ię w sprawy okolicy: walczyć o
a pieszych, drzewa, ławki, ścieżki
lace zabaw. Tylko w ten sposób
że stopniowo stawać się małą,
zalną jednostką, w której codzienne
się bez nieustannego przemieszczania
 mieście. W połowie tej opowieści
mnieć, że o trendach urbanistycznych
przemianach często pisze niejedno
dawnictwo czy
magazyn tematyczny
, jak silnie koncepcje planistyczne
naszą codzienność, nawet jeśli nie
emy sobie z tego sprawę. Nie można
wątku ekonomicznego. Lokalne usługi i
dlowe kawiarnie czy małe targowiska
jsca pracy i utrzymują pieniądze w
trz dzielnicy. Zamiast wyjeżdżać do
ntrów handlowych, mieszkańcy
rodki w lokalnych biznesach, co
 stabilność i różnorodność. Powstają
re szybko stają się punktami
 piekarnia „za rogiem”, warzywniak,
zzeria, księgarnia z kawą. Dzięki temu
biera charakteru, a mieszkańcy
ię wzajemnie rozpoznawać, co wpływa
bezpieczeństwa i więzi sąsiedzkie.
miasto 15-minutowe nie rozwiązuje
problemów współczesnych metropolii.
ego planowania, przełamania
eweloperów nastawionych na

----------------------------------------

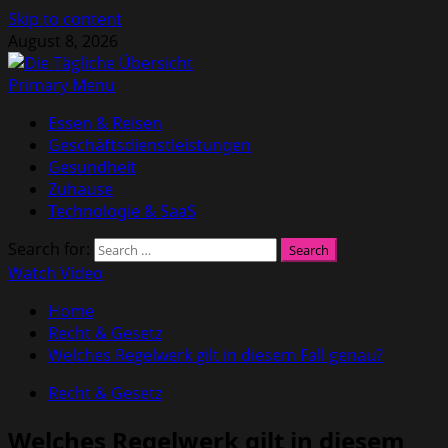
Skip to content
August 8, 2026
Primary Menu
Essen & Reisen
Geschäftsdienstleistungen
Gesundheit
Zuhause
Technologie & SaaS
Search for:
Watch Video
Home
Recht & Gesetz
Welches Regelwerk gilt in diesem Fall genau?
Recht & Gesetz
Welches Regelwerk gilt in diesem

----------------------------------------

In the first block of records, rewrite the lines starting at the one containing "ię w sprawy okolicy: walczyć o" and ending at the one containing "biera charakteru, a mieszkańcy" as a numbered list, leaving out any blank lines.

* [Answer to the problem]
1. ię w sprawy okolicy: walczyć o
2. a pieszych, drzewa, ławki, ścieżki
3. lace zabaw. Tylko w ten sposób
4. że stopniowo stawać się małą,
5. zalną jednostką, w której codzienne
6. się bez nieustannego przemieszczania
7.  mieście. W połowie tej opowieści
8. mnieć, że o trendach urbanistycznych
9. przemianach często pisze niejedno
10. dawnictwo czy
11. magazyn tematyczny
12. , jak silnie koncepcje planistyczne
13. naszą codzienność, nawet jeśli nie
14. emy sobie z tego sprawę. Nie można
15. wątku ekonomicznego. Lokalne usługi i
16. dlowe kawiarnie czy małe targowiska
17. jsca pracy i utrzymują pieniądze w
18. trz dzielnicy. Zamiast wyjeżdżać do
19. ntrów handlowych, mieszkańcy
20. rodki w lokalnych biznesach, co
21.  stabilność i różnorodność. Powstają
22. re szybko stają się punktami
23.  piekarnia „za rogiem”, warzywniak,
24. zzeria, księgarnia z kawą. Dzięki temu
25. biera charakteru, a mieszkańcy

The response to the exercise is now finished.